En este preciso momento, en una hacienda salida de la
cabeza de algún productor de Televisa, o para ser más específico, la hacienda
donde se casó el hijo del presidente más nefasto en la historia de México, me encuentro ante de un juez, emperifollado (cola de
grillo incluida), firmando un contrato en el que voluntariamente me comprometo
a pasar el resto de mis días junto a otro ser humano.
Viéndolo con la frialdad con la que
deben y tienen que mirarse las leyes, no es de extrañar que el matrimonio sea
el contrato que los individuos quebranten con más facilidad. Ni siquiera
los contratos de los jugadores del club América
se residen tan rápido. ¿Quién
en su sano juicio pagaría una fortuna para reunir a decenas de personas
(amigos, familiares, extraños, incluso la prensa), y delante de un abogado,
firmar un documento que te obliga a hacer algo de por vida?
Hipotéticamente,
si existiera el mejor trabajo del mundo, que sería el de sentarse en un sofá a
ver Netflix, ocurriría algo así:
—Jiménez, ¿nos podría explicar el motivo de su renuncia?
—Necesito estirar
las piernas.
—No sé preocupe, ahora mismo le instalamos una caminadora en su
cuarto.
—Bueno, la verdad
es…
—¡Hable, Jiménez, por el amor de Dios! Llevamos cuatro años juntos. ¿Acaso quiere un aumento de sueldo? ¿No
está a gusto con todas nuestras series originales? Podemos producir más.

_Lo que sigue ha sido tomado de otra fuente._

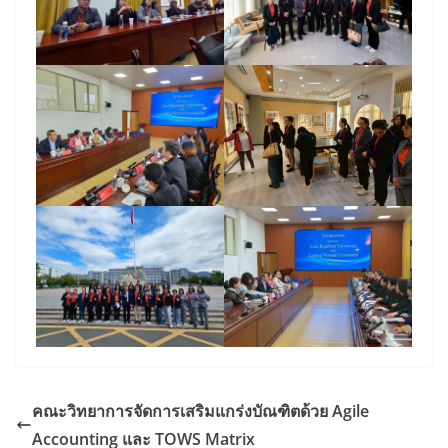
คณะวิทยาการจัดการเสริมแกร่งบัณฑิตด้วย Agile
Accounting และ TOWS Matrix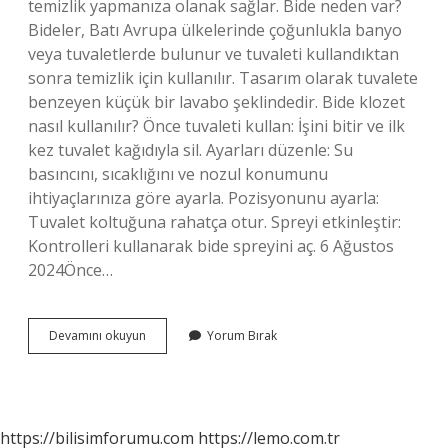
temizlik yapmanıza olanak sağlar. Bide neden var?
Bideler, Batı Avrupa ülkelerinde çoğunlukla banyo
veya tuvaletlerde bulunur ve tuvaleti kullandıktan
sonra temizlik için kullanılır. Tasarım olarak tuvalete
benzeyen küçük bir lavabo şeklindedir. Bide klozet
nasıl kullanılır? Önce tuvaleti kullan: İşini bitir ve ilk
kez tuvalet kağıdıyla sil. Ayarları düzenle: Su
basıncını, sıcaklığını ve nozul konumunu
ihtiyaçlarınıza göre ayarla. Pozisyonunu ayarla:
Tuvalet koltuğuna rahatça otur. Spreyi etkinleştir:
Kontrolleri kullanarak bide spreyini aç. 6 Ağustos
2024Önce…
Bide
Devamını okuyun
Yorum Bırak
Ne
Içindir
https://bilisimforumu.com
https://lemo.com.tr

Momento… ¿acaso se quiere ir con HBO?
Y aún así, la gente
insiste en casarse. ¿Por qué? Si me tienen
paciencia, en diciembre del año 2017 se los diré,
con pelos y señales. El año más largo de tu vida es mi segundo libro, ilustrado por
Pildorita Estudio; guía definitiva para que a todos les quede claro por qué siempre e irremediablemente (y sin que lo pidas) tenemos a
un buen samaritano que se nos acerca en alguna reunión social y nos dice al oído, muy
bajito, mientras mira a lo lejos con odio ancestral a su mujer: “no te cases, cuando te casas, algo cambia, no sé qué es, pero tu novia se convierte en tu mamá”.